En büyük mahkeme elbette insanların kendi vicdanı… Herkes kendi vicdanını rahatlatmak amaçlı bir takım argümanlar edinebilir. Fakat ben şunu açık yüreklilikle ifade edebilirim. Sorunların kaynağının siyasetten kaynaklı olduğunu düşünmüyorum. Bunu bir yalakalık düşüncesi ile de söylemiyorum. Çünkü geçmişte bu yasalar olsaydı, anneannelerimiz, babaannelerimiz dedelerimize, dedelerimizde eşlerine bu durumları yaşatacaklar mıydı? Ya da onlar çocuklarına geçim etmeleri için tembihte mi bulunacaklardı? Aile büyükleri nerede? Ve cahilliğin kaynağı gerçekten kendi geleneklerimizden kopup şehirleştiğimizi düşünmemiz mi? Yanılıyoruz çok ciddi bir yanılgı içindeyiz. Çünkü ben çocukluğumda, Osmanlı kadını ya da Anadolu kadını ifadelerini duymuşluğum vardır. Bu ifadeyi bir ailenin temelindeki harcın kadın olduğunu belirtmek için söylüyorum.
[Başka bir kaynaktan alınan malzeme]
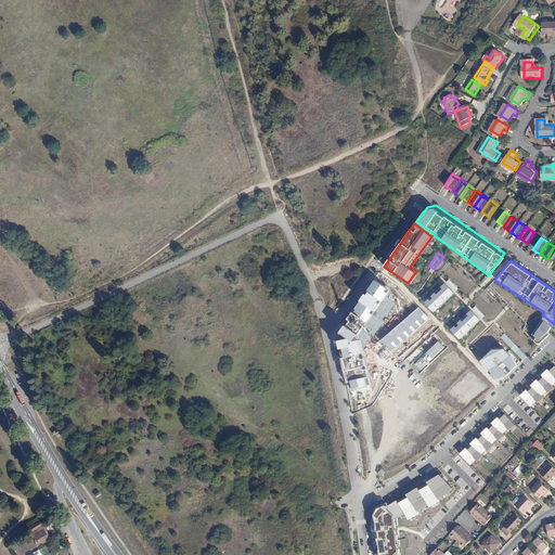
[(388,289),(375,280),(369,291),(370,292),(381,299),(383,301),(388,293),(386,292),(388,289)]
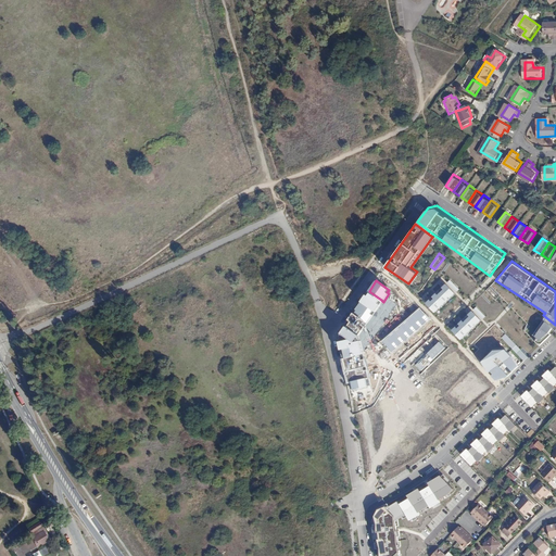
[(426,301),(434,312),(455,292),(446,282),(426,301)]
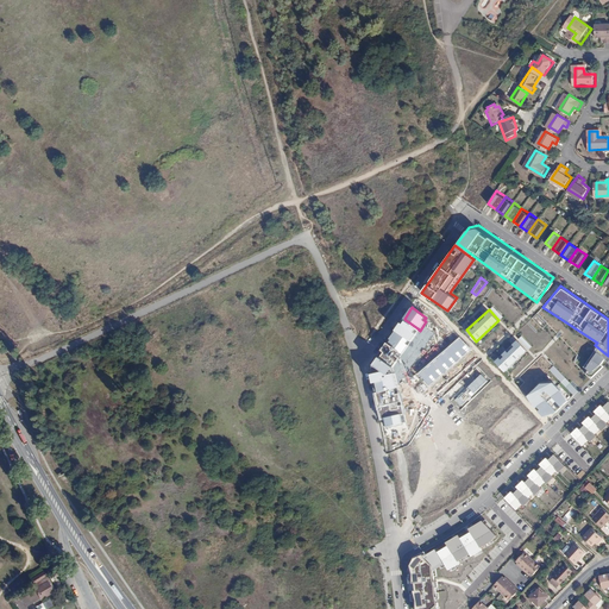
[(418,328),(406,320),(403,324),(401,322),(396,331),(409,340),(410,341),(416,333),(415,332),(418,328)]
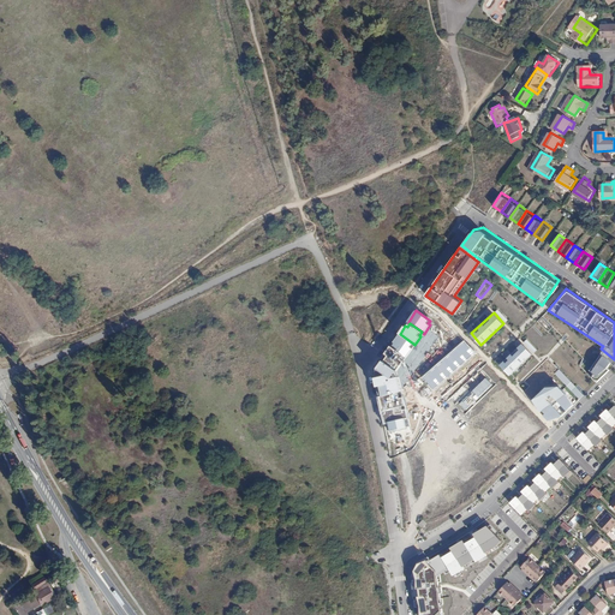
[(413,344),(400,334),(394,342),(395,344),(393,347),(407,357),(413,348),(411,347),(413,344)]
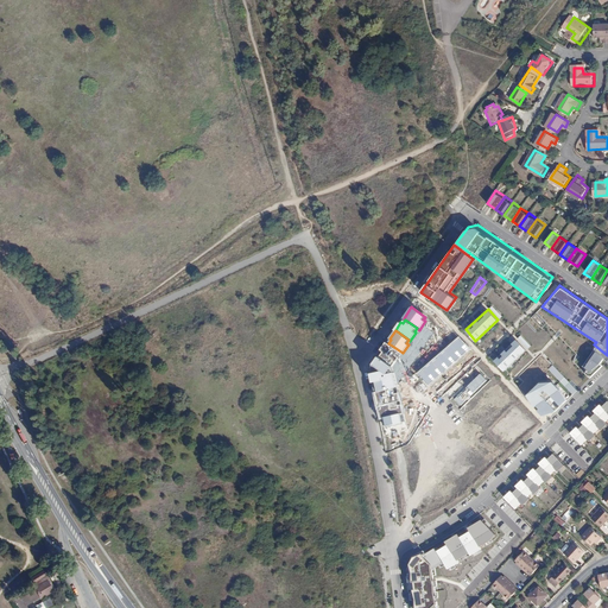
[(492,360),(504,373),(529,349),(515,336),(492,360)]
Çünkü olgun olmak yetmez,( her iki taraf içinde geçerli) olgun düşünmek gerektiği de bir gerçek olarak karşımızda durmakta.
Bilinçli aile, bilinçli birey, bilinçli anne, bilinçli baba… Bilinç sahibi olmak… Galiba bir sınavı daha geçemedik. Bu illa yasalarla mı tamamlanmalı(yasalar olmasın demiyorum.)? Toplumsal kurallar yok mu? Yol vermedi deyip, arabadan inip, illa kavga edip zarar mı verilmeli? Yanlış… İletişimde sonuçta bir bilinç istiyor. Yoksa mesele haklı olmak mı? Ya da helalleşe bilmek mi? Bilemeyeceğim karar biz insanların galiba?
Tavsiyem kitap okuyun… Yani doğayı, hayatı okuyun. Fakat bol bol kitap okuyun.